At the moment many Ku-ring-gai households are just chucking their food scraps in the red bin and believe it or not, that’s actually a good thing. Red bin waste is sent to Woodlawn where this mix of organic and non-organic material is used to generate electricity and re-habilitate an old mining site. And back in 2017, the EPA valued the Woodlawn concept so much that when I inquired about holding a separate composting trial for Ku-ring-gai, I was discouraged by the EPA as it would cause the Woodlawn bioreactor to cease working to spec.

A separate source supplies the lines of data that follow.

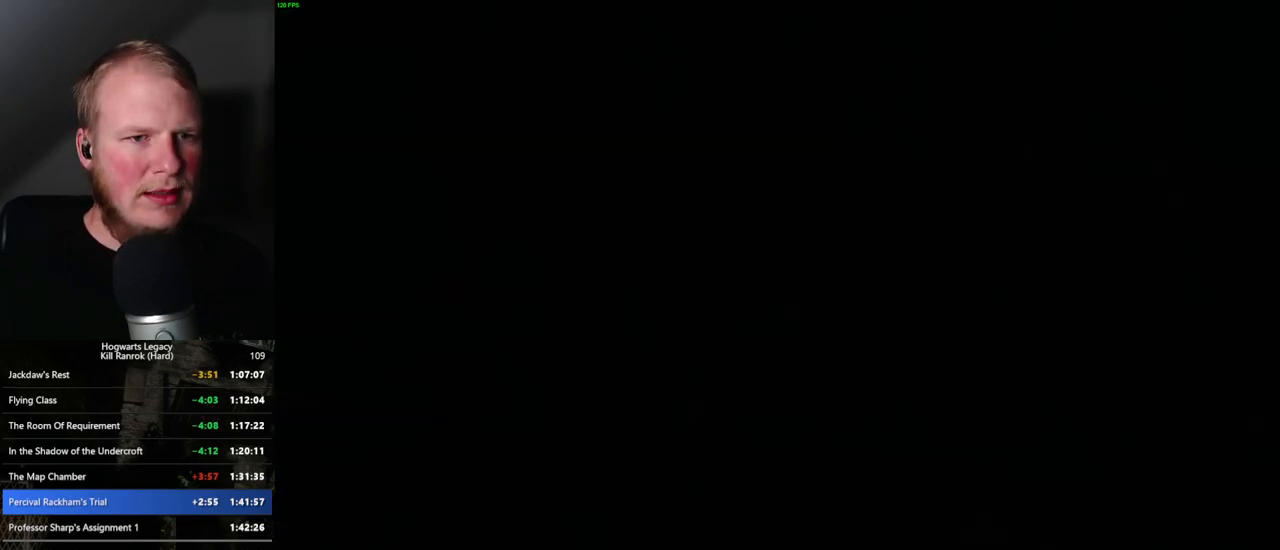
Gameplay with keyboard and mouse; each line is a JSON object with the keys and mouse buttons held at the frame after it. "events" lists presses ("down") and releases ("up") of ".", "/", "0", "1", "2", "3", "4", "5", "6", "7", "8", "9", "a", "alt_l", "alt_r", "b", "backslash", "backspace", "c", "caps_lock", "comma", "ctrl_l", "ctrl_r", "d", "e", "equals", "escape", "f", "f1", "f10", "f11", "f12", "f2", "f3", "f4", "f5", "f6", "f7", "f8", "f9", "g", "h", "i", "j", "k", "l", "lbracket", "m", "minus", "n", "o", "p", "q", "quote", "r", "rbracket", "return", "s", "semicolon", "shift_l", "shift_r", "space", "super", "t", "tab", "tilde", "u", "v", "w", "x", "y", "z", "mouse_left", "mouse_wheel", "mouse_right", "mouse_mb4" and "mouse_mb5" between this image and that frame as [ms after this image, input, new state], when the widget could be followed in between. "mouse_left", "mouse_wheel", "mouse_right", "mouse_mb4", "mouse_mb5" = the "left", "wheel", "right", "mb4", "mb5" buttons of the "mouse" list. No other keys are recorded. "wheel" means that the mouse wheel is clicked or scrolled. Mouse movement is not recorded.
{"keys": ["d", "shift_l", "w"], "mouse": [], "events": [[167, "q", "up"], [300, "d", "down"], [317, "space", "down"], [317, "w", "down"], [417, "shift_l", "down"], [450, "space", "up"]]}
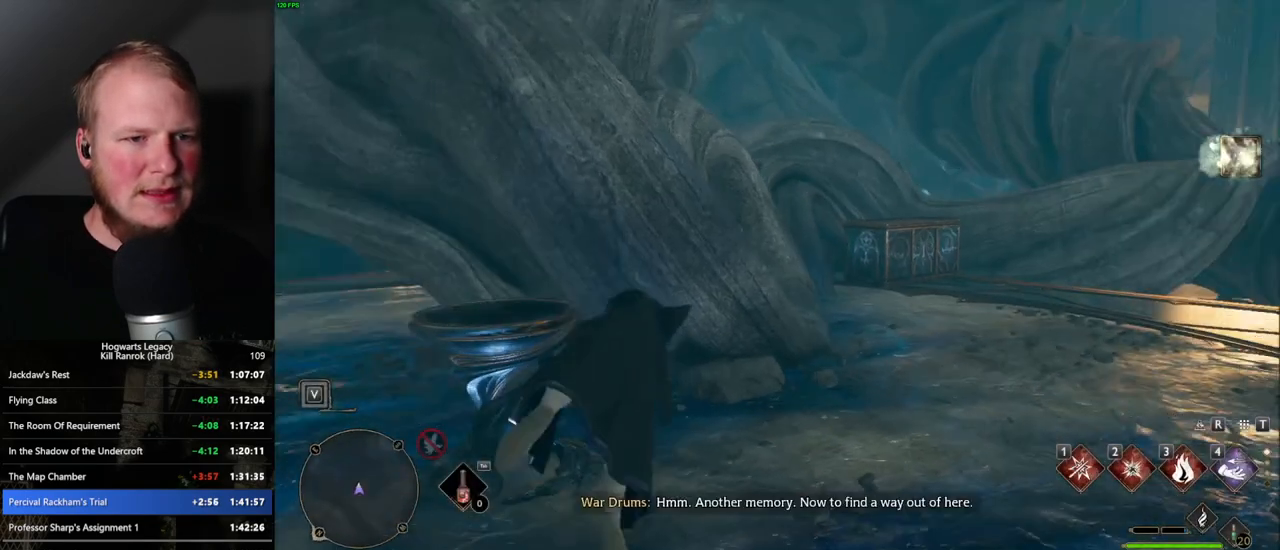
{"keys": ["w"], "mouse": [], "events": [[34, "shift_l", "up"], [417, "d", "up"]]}
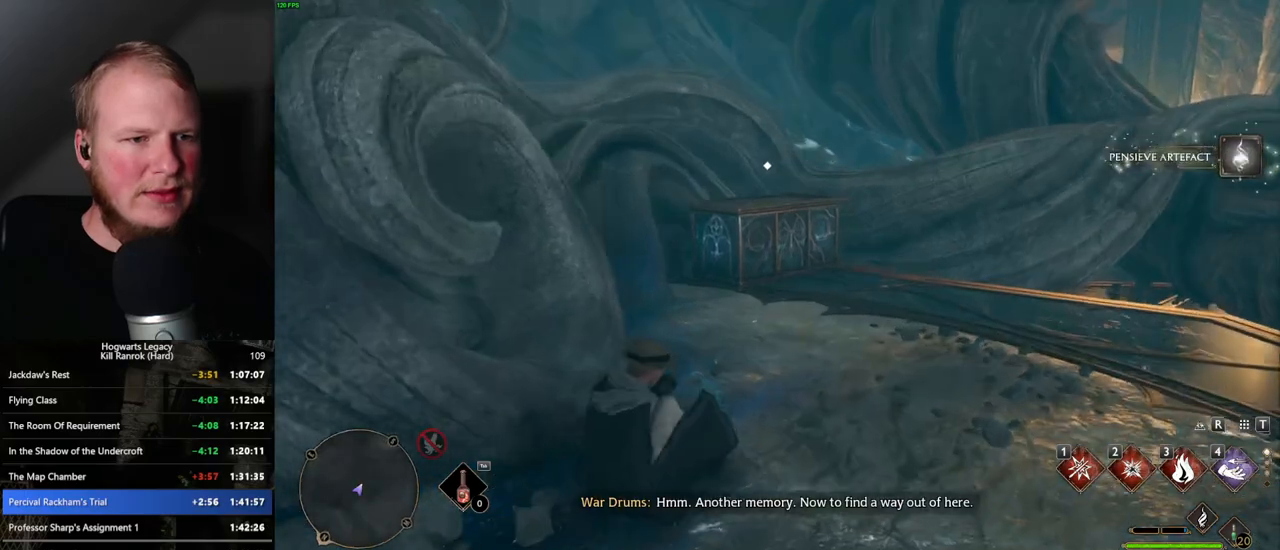
{"keys": ["w"], "mouse": [], "events": []}
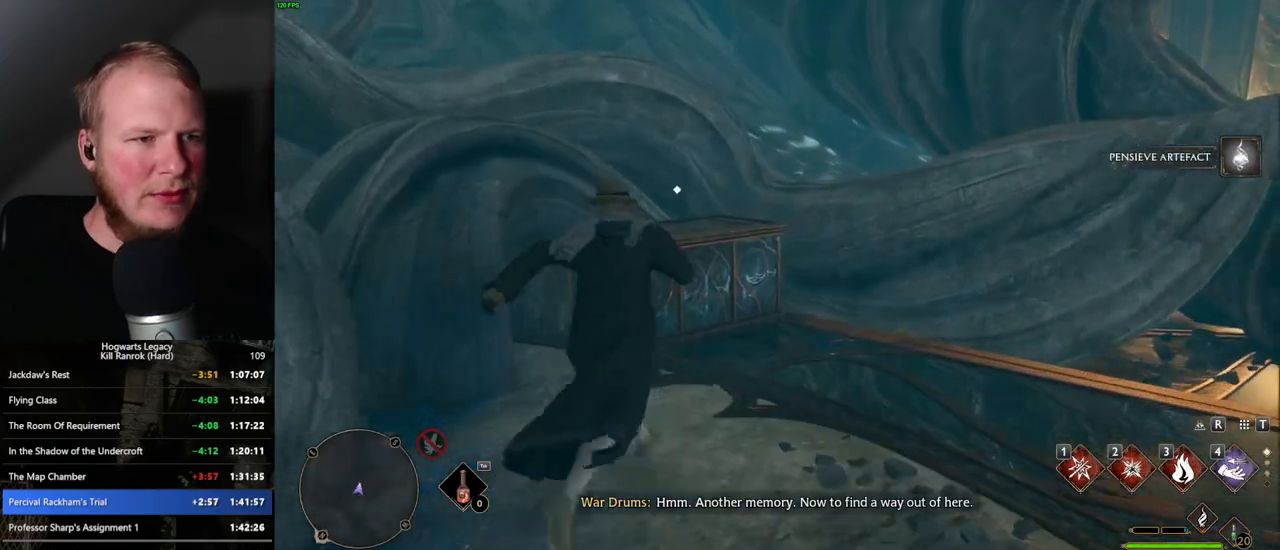
{"keys": ["d", "space", "w"], "mouse": [], "events": [[184, "f", "down"], [267, "f", "up"], [334, "d", "down"], [417, "space", "down"]]}
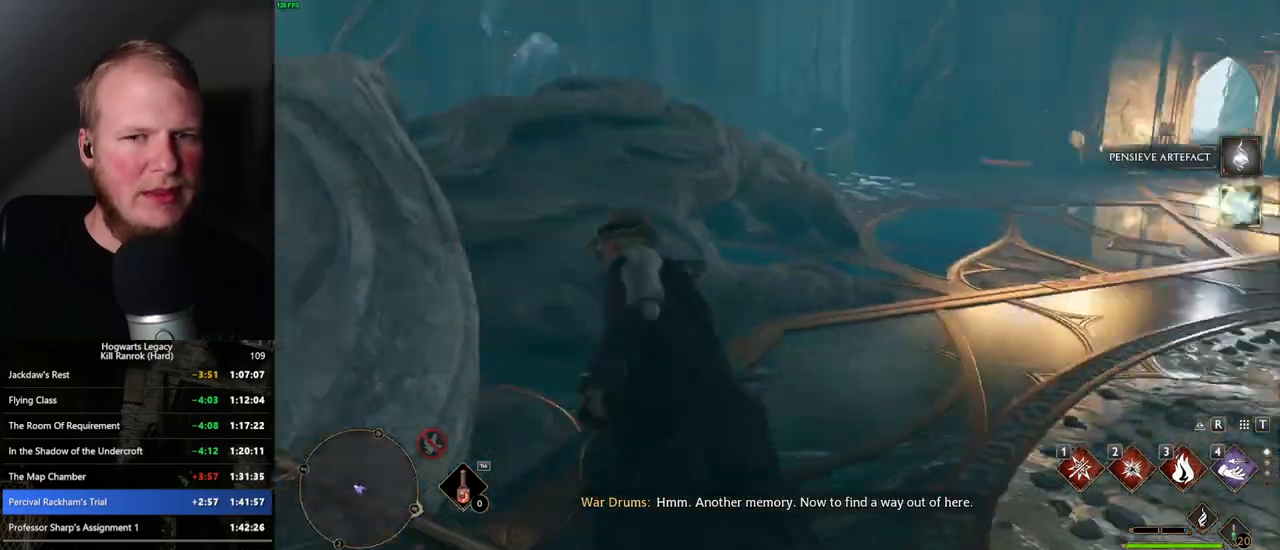
{"keys": ["w"], "mouse": [], "events": [[367, "d", "up"], [467, "space", "up"]]}
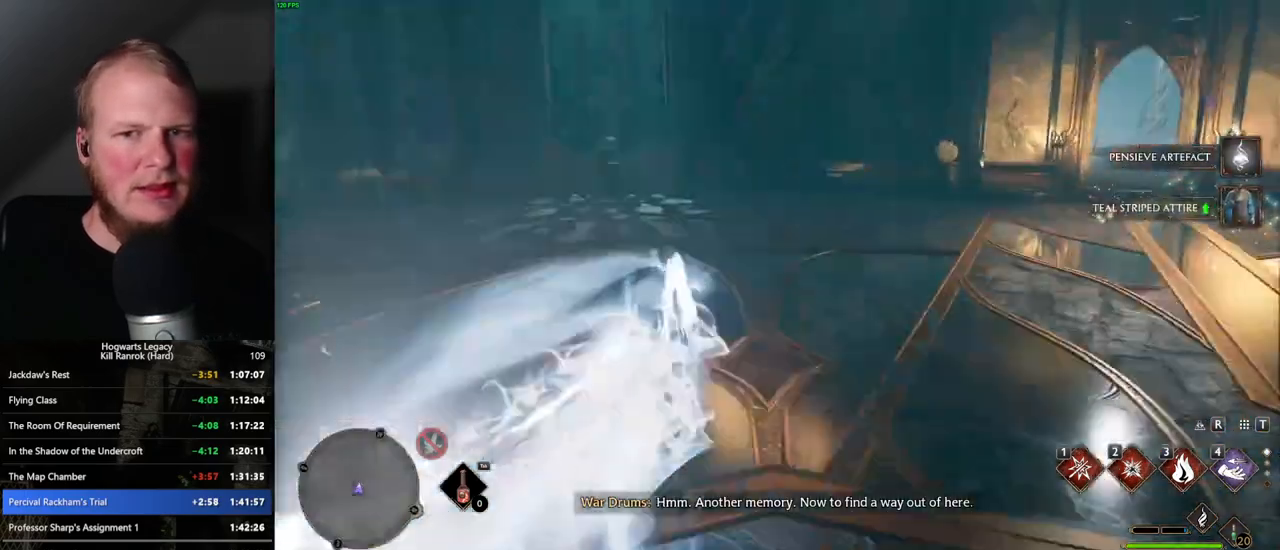
{"keys": ["space", "w"], "mouse": [], "events": [[450, "space", "down"]]}
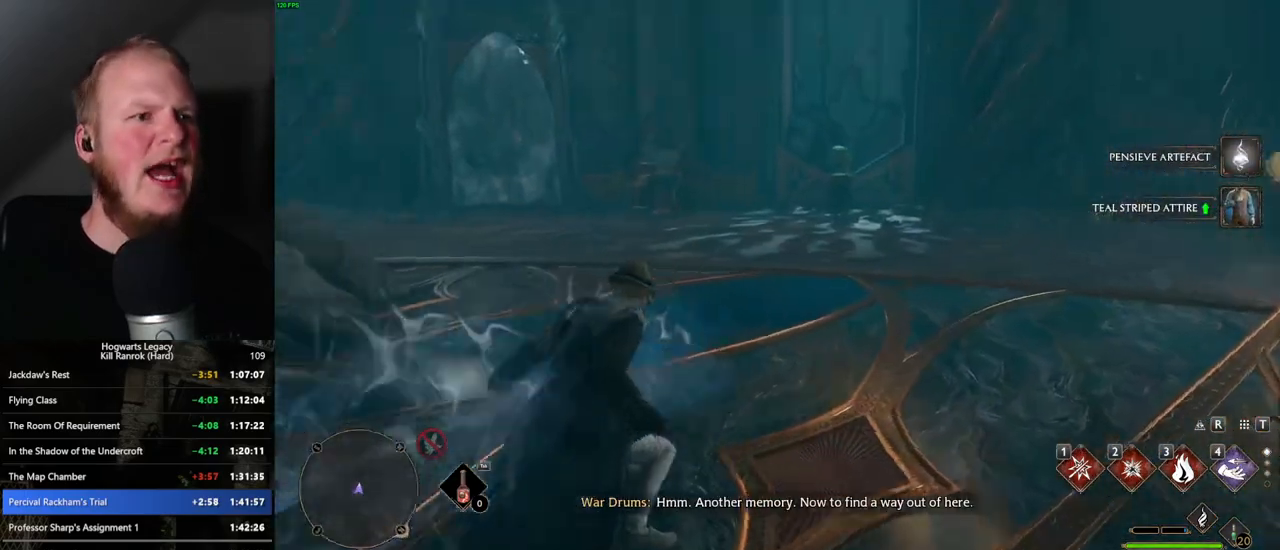
{"keys": ["space", "w"], "mouse": [], "events": []}
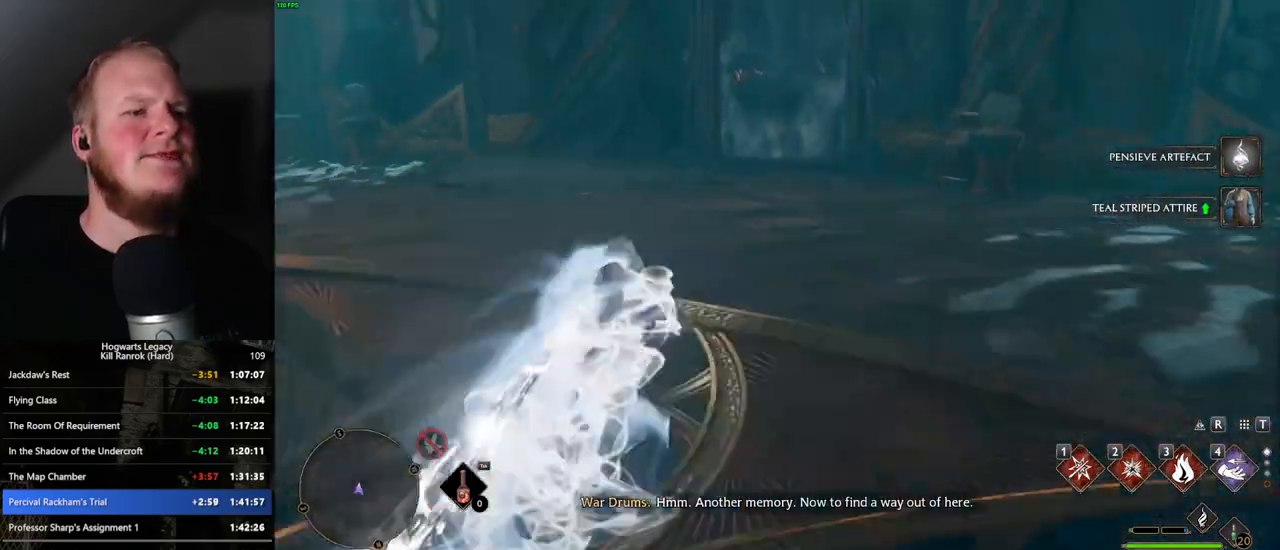
{"keys": ["w"], "mouse": [], "events": [[217, "space", "up"]]}
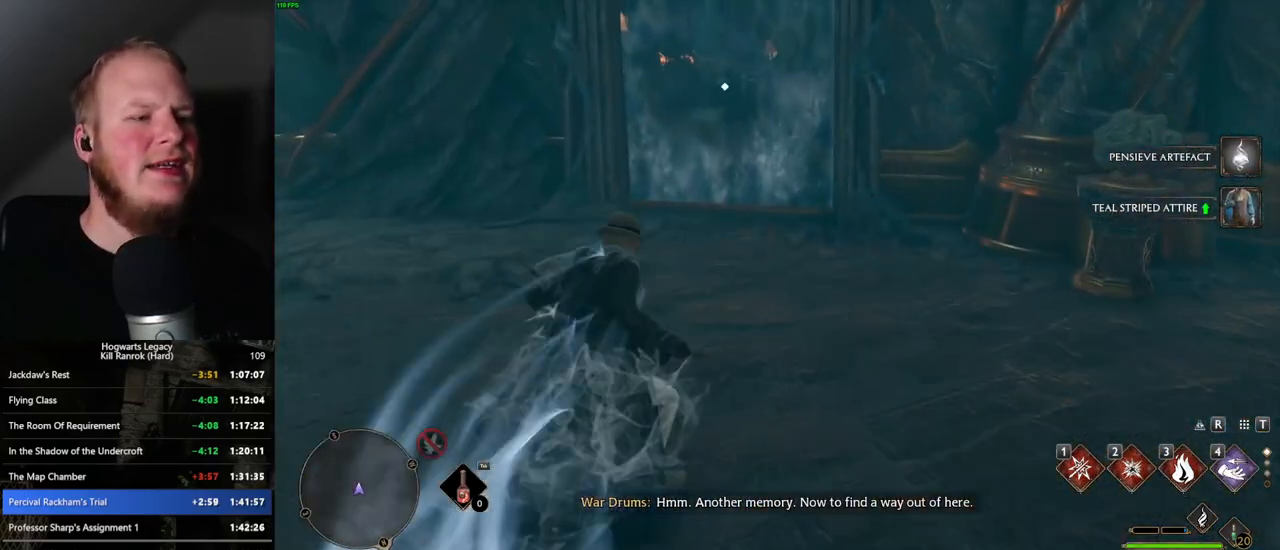
{"keys": ["w"], "mouse": [], "events": []}
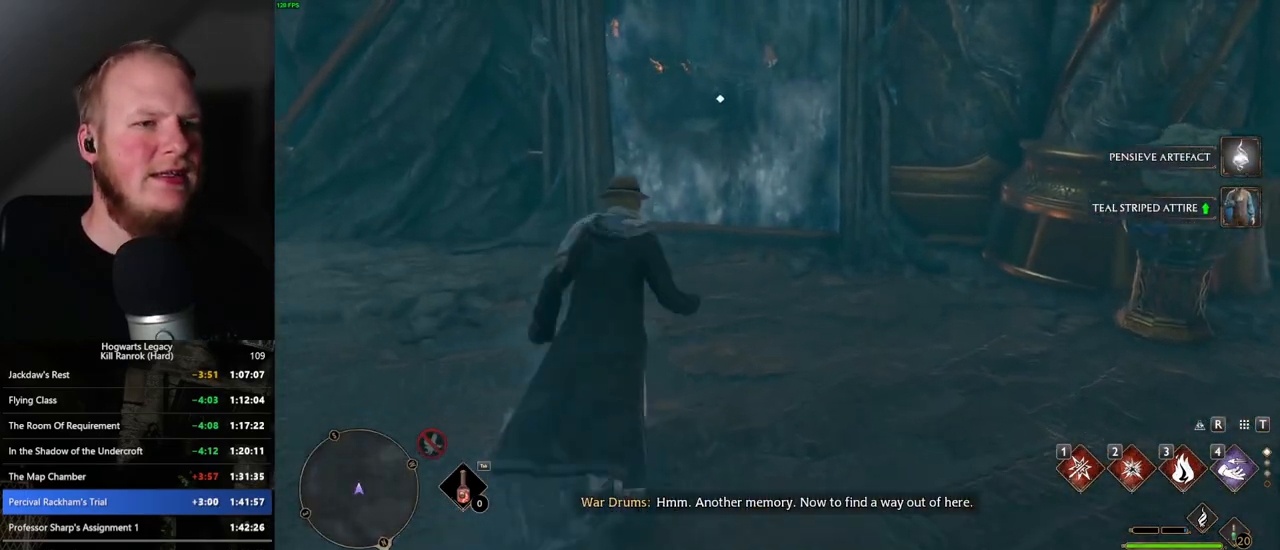
{"keys": ["f"], "mouse": [], "events": [[267, "w", "up"], [350, "f", "down"]]}
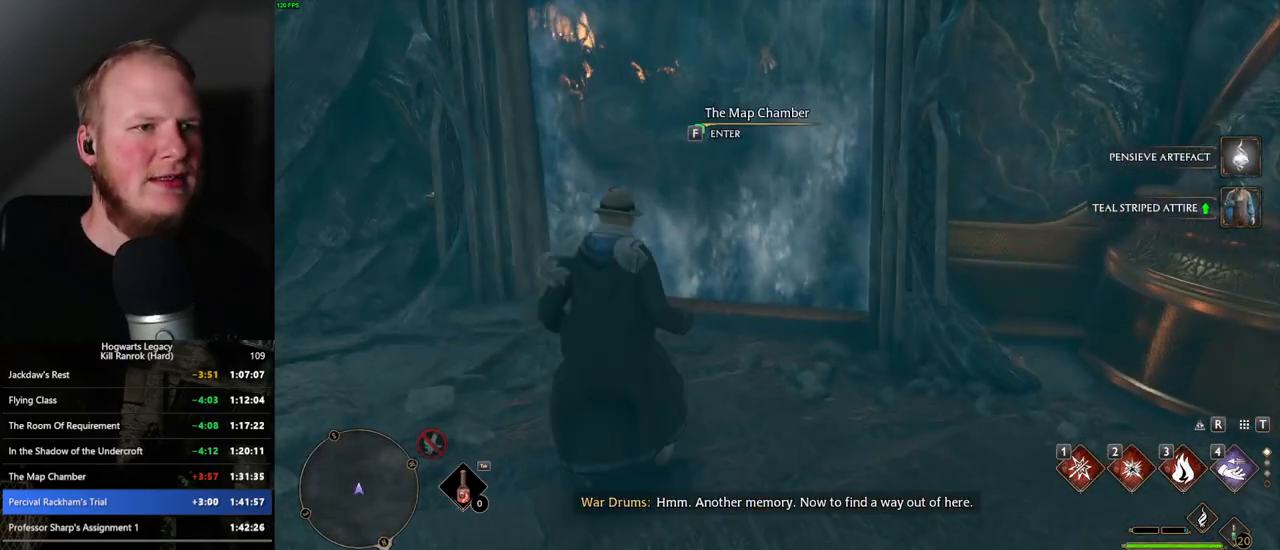
{"keys": ["f"], "mouse": [], "events": []}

Somehow things have changed and now in 2022, the EPA’s position is that all councils must implement FOGO (Food Organics and Garden Organics) thrown into the green bin by 2030. Ku-ring-gai is not yet ready to implement this and while some people at other councils have been critical of the delay, I don’t think the criticism is well thought out or justified. There is currently very limited capacity in NSW to support FOGO; it requires facilities that have not yet been built, so Ku-ring-gai will join in when the market develops and the capacity is there. FOGO will likely come at an increased cost to ratepayers due to the complexity of dealing with food contamination in green waste, and in the interim our practice of capturing organic emissions to generate electricity is quite a reasonable one.
There will also be new practices that come along with FOGO, especially for apartment dwellers. At the moment it’s sufficient for many apartments to have red, yellow and blue bins. In the future we will have to add the additional green bin and the concentration of predominantly food organics (only) will be particularly smelly.